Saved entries
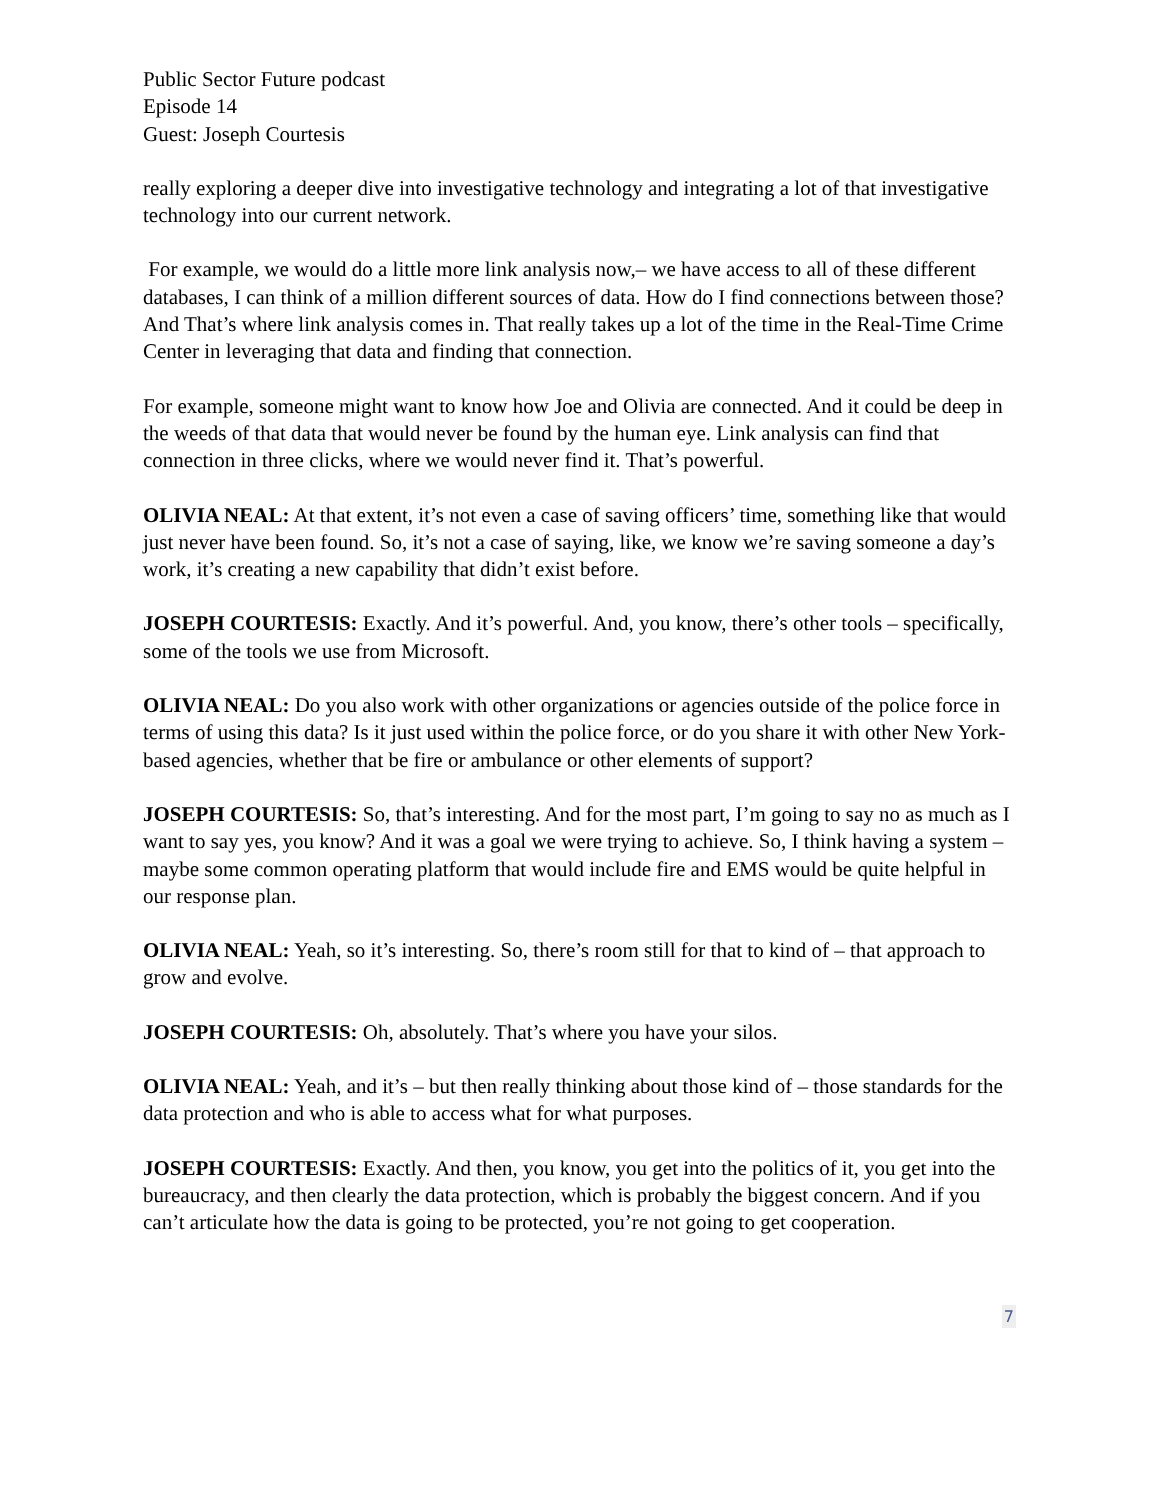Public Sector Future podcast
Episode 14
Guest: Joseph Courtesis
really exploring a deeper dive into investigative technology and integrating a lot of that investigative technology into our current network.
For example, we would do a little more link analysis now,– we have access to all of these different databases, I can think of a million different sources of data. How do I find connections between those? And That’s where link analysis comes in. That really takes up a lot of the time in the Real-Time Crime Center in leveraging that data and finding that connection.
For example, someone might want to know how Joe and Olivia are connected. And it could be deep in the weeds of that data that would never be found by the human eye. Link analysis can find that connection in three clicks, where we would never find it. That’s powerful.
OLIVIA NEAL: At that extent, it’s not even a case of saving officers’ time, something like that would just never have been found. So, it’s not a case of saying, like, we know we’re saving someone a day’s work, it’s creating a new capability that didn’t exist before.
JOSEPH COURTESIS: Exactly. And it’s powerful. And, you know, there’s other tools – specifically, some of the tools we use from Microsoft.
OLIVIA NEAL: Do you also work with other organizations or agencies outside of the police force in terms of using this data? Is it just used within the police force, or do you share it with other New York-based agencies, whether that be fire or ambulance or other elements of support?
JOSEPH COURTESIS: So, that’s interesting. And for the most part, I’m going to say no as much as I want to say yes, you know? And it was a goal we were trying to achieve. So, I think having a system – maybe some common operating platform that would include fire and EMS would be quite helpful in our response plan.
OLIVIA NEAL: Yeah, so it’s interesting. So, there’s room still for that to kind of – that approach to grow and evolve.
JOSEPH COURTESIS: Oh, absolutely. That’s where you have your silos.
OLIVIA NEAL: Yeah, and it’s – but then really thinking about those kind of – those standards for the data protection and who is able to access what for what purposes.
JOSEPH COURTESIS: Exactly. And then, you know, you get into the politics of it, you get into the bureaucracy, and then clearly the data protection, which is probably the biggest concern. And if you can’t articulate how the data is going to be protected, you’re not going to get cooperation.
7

* * *

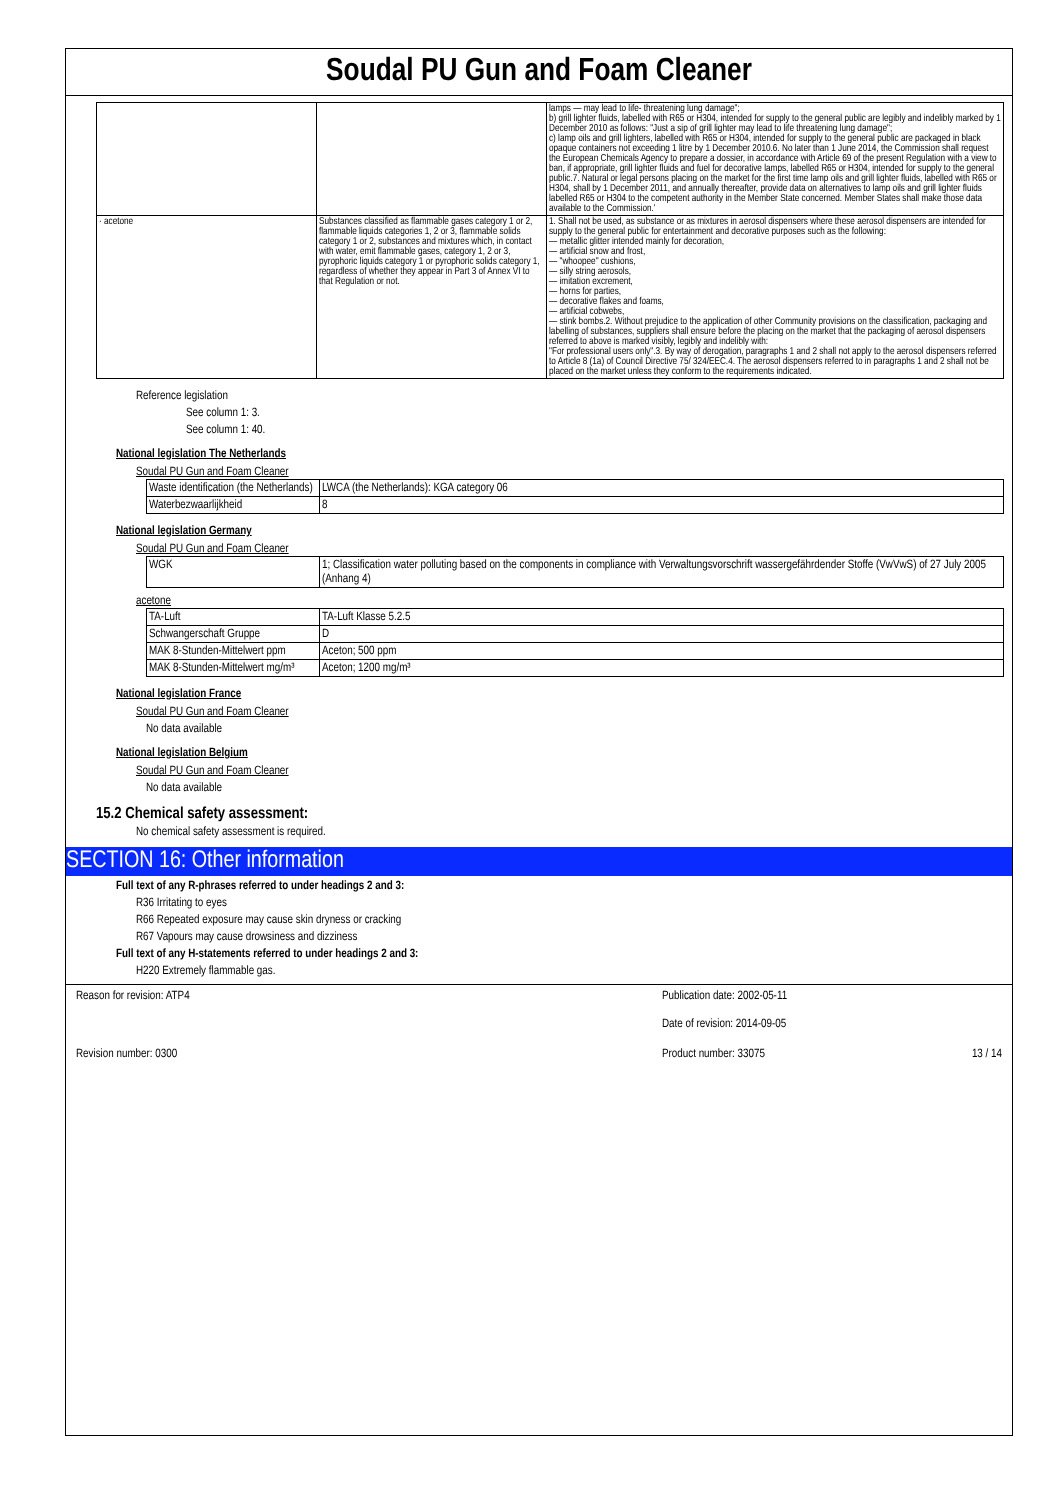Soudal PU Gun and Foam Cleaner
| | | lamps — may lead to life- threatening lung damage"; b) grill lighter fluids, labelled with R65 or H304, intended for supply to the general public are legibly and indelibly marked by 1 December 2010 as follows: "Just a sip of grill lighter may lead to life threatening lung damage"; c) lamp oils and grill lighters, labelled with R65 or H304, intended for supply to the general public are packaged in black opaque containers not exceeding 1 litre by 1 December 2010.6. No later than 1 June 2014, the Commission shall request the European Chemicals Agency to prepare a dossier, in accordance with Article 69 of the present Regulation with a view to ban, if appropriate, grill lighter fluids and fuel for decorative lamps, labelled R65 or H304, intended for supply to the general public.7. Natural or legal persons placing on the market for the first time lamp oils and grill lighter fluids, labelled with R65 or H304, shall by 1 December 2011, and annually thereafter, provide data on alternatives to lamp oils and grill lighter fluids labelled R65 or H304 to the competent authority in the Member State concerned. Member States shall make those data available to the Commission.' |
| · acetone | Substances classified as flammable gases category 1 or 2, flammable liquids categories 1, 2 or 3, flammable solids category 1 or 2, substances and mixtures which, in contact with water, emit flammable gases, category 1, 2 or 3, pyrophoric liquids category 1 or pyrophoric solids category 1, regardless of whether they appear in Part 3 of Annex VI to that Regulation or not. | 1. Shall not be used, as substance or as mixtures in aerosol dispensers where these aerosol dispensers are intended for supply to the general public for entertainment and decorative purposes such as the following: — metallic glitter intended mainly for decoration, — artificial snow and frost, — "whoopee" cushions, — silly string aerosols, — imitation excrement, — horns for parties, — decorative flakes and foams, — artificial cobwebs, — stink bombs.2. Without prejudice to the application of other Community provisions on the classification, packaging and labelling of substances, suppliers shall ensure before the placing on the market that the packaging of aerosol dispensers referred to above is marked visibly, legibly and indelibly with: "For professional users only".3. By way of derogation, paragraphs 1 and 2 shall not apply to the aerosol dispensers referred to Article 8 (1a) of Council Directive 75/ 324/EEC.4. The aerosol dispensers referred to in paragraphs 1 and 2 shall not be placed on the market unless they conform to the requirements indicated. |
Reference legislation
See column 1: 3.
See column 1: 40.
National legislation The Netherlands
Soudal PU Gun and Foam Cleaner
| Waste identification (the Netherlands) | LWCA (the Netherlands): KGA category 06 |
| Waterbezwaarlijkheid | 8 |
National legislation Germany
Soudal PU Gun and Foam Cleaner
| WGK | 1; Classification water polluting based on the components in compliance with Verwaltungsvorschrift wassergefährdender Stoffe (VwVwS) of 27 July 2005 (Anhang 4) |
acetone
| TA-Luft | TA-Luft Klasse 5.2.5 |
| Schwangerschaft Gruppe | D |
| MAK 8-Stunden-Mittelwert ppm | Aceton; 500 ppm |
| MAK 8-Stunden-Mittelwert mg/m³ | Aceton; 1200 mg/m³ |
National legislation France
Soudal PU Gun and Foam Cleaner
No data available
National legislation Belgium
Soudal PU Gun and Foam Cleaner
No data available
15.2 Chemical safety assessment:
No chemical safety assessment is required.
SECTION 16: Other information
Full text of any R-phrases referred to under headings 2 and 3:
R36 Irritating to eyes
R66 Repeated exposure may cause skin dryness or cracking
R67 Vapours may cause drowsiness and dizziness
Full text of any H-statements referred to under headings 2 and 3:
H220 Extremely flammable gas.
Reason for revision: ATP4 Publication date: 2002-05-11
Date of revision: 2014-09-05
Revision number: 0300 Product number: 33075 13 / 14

> _ABOUT THIS EXERCISE_
Look above and copy only the lines from the one holding "Public Sector Future podcast" to the one holding "OLIVIA NEAL: At", both included, exactly, minus the pictures.

> _TASK RESULT_
Public Sector Future podcast
Episode 14
Guest: Joseph Courtesis
really exploring a deeper dive into investigative technology and integrating a lot of that investigative technology into our current network.
For example, we would do a little more link analysis now,– we have access to all of these different databases, I can think of a million different sources of data. How do I find connections between those? And That’s where link analysis comes in. That really takes up a lot of the time in the Real-Time Crime Center in leveraging that data and finding that connection.
For example, someone might want to know how Joe and Olivia are connected. And it could be deep in the weeds of that data that would never be found by the human eye. Link analysis can find that connection in three clicks, where we would never find it. That’s powerful.
OLIVIA NEAL: At that extent, it’s not even a case of saving officers’ time, something like that would just never have been found. So, it’s not a case of saying, like, we know we’re saving someone a day’s work, it’s creating a new capability that didn’t exist before.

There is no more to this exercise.